Usually images of Yosemite stand on their own. The place is beautiful. Photographers have been mining that beauty since the 1800s. And people love photos of the place. Can't go wrong.

But this collection just happens to be images of Yosemite. You wouldn't be able to see them at all if we hadn't scanned them. So the story here is that they're scans.

Scans of 35mm Plus-X negatives from May 1982 processed in the bathroom of our flat on Eighth Avenue. We exposed them with a Nikon FM2 and a trio of lenses: a 35mm f2.8, a 50mm f1.4 and a 70-210mm f3.5 Macro. We still use the lenses but we mount them on dSLRs or mirrorless cameras these days.


The scanner we used to convert the 39 original frames into digital files is the OpticFilm 135 here for review. Part of our review process is to actually do a job with the equipment. We've scanned color negatives already and were looking for black and white negatives to scan before spending some time with color slides.

And these old Yosemite scans fit the bill. Lucky you.

You won't notice it on these 800-pixel images, but the original negatives suffered from the impurities of tap water. So the scans needed quite a bit of spotting at full resolution.

The OpticFilm 135 does not have an infrared lamp to scan originals for imperfections, but even if it did, it wouldn't have been any use on these black and white emulsions whose layers appear to be imperfections.

There are software techniques to get around this but we don't find them quite up to the task.

One other thing.

The OpticFilm 135 ships with QuickScan Plus scanning software but we were unable to get usable results on a Mac, as we've pointed out. In fact, we submitted the image of a dark pointed rock to Plustek to show them how poorly QuickScan Plus did.

The QuickScan Plus image was so washed out you'd think you were looking at a winter scene. For comparison, we scanned the image on a CanoScan 9000F, which cleared showed it was spring.

You can see both scans with their histograms in the review.

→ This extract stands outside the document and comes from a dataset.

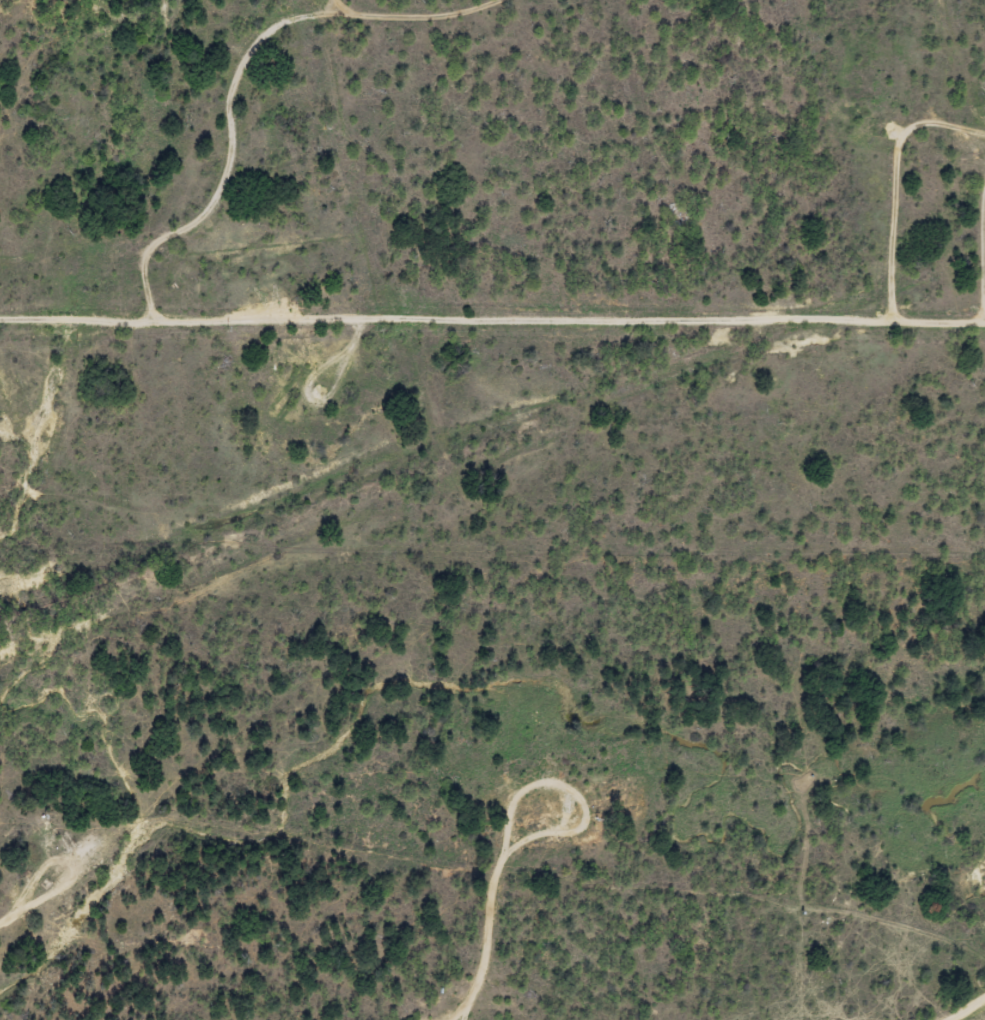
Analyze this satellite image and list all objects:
road: (966, 41)
road: (266, 129)
railway: (496, 438)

But today, for the first time, we're able to see what the OpticFilm 135 can actually do because we scanned the image using VueScan, which now supports the scanner.

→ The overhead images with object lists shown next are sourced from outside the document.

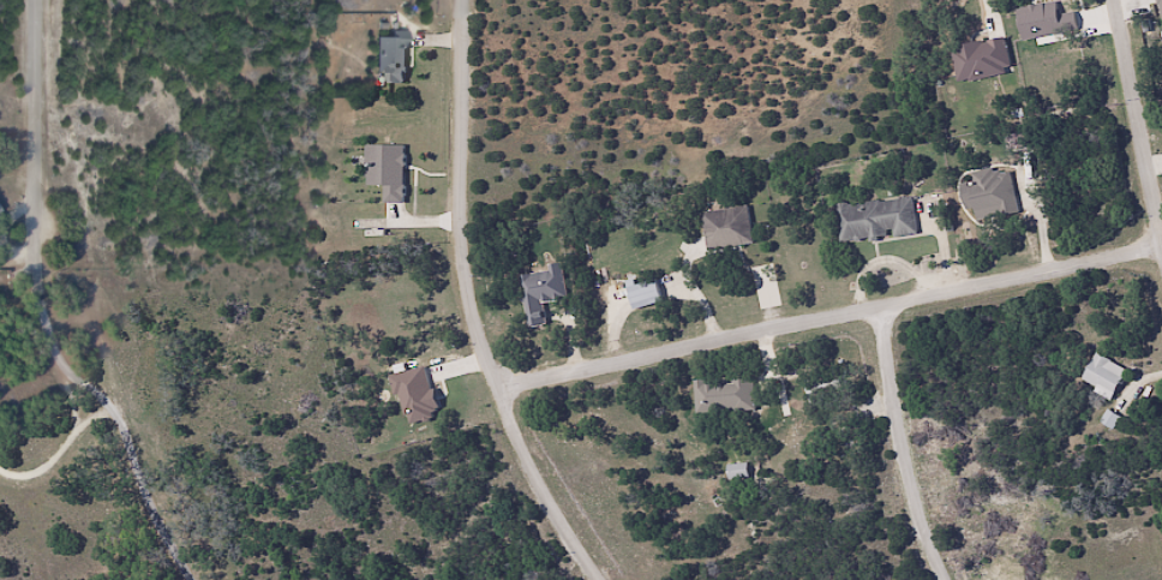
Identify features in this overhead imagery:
building: (390, 57)
building: (979, 59)
road: (1140, 108)
building: (384, 170)
building: (987, 194)
road: (461, 203)
building: (0, 207)
building: (874, 219)
building: (725, 227)
road: (98, 239)
building: (540, 291)
building: (642, 293)
road: (49, 311)
road: (835, 321)
building: (1101, 375)
building: (722, 395)
road: (554, 491)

Using VueScan with the OpticFilm 135 is changing the direction of our thumb from down to up. We're finally able to enjoy the scanner's resolution. We'll have more to say about all this in the next installment of the review.

So think of this as a preview.

We did profile the scanner for color work as soon as VueScan provided that option. And we always use the profile.

Picking a negative profile, though, is a bit tricky. There isn't an option for the emulsion we used. In fact, the black and white library is pretty simple compared to the color options. Simple but sufficient, we should add. Grayscale scanning isn't quite as complex.

And one of the nice things about VueScan is that once you've previewed the negative strip, the data all stays in memory so you can try out different adjustments on individual images or the whole strip. When you tap the Scan button, the results are saved to disk. But they're still in memory so you can try something else.


Most of the fun we have on our Friday Slide shows is in post processing the images.

We thought we'd use Piccure+ to sharpen things up but it wouldn't process our grayscale JPEG scans. There isn't the any data in the JPEG header about the optics, for one thing.

So we processed these in Lightroom, paying close attention to the histogram to recover highlights and bring back just enough of the shadow detail.

We also applied a couple of presets to the final selection. We liked Creamtone and Split Tone 1 for these images.

We did three exports, consequently. Just the grayscale and then the two preset treatments.

Three Treatments. Original black-and-white, Creamtone and Split Tone 1.

But we weren't quite done.

We still had to spot the images. So we did that in Photoshop using the Healing Brush.

And because we only spotted the split-toned images, that's what you're seeing here.


We've been looking at these images for 34 years so we've become a bit overfond of them. A print of Mirror Lake stood out amid the clutter of our Eighth Avenue flat's studio for years. And a curled print of the smokey lodge was pinned to the wall above it.

It was nice to revisit our first trip to Yosemite. And with an unusual collection of tools -- the OpticFilm 135, VueScan, Lightroom and Photoshop -- to breathe new life into them, too.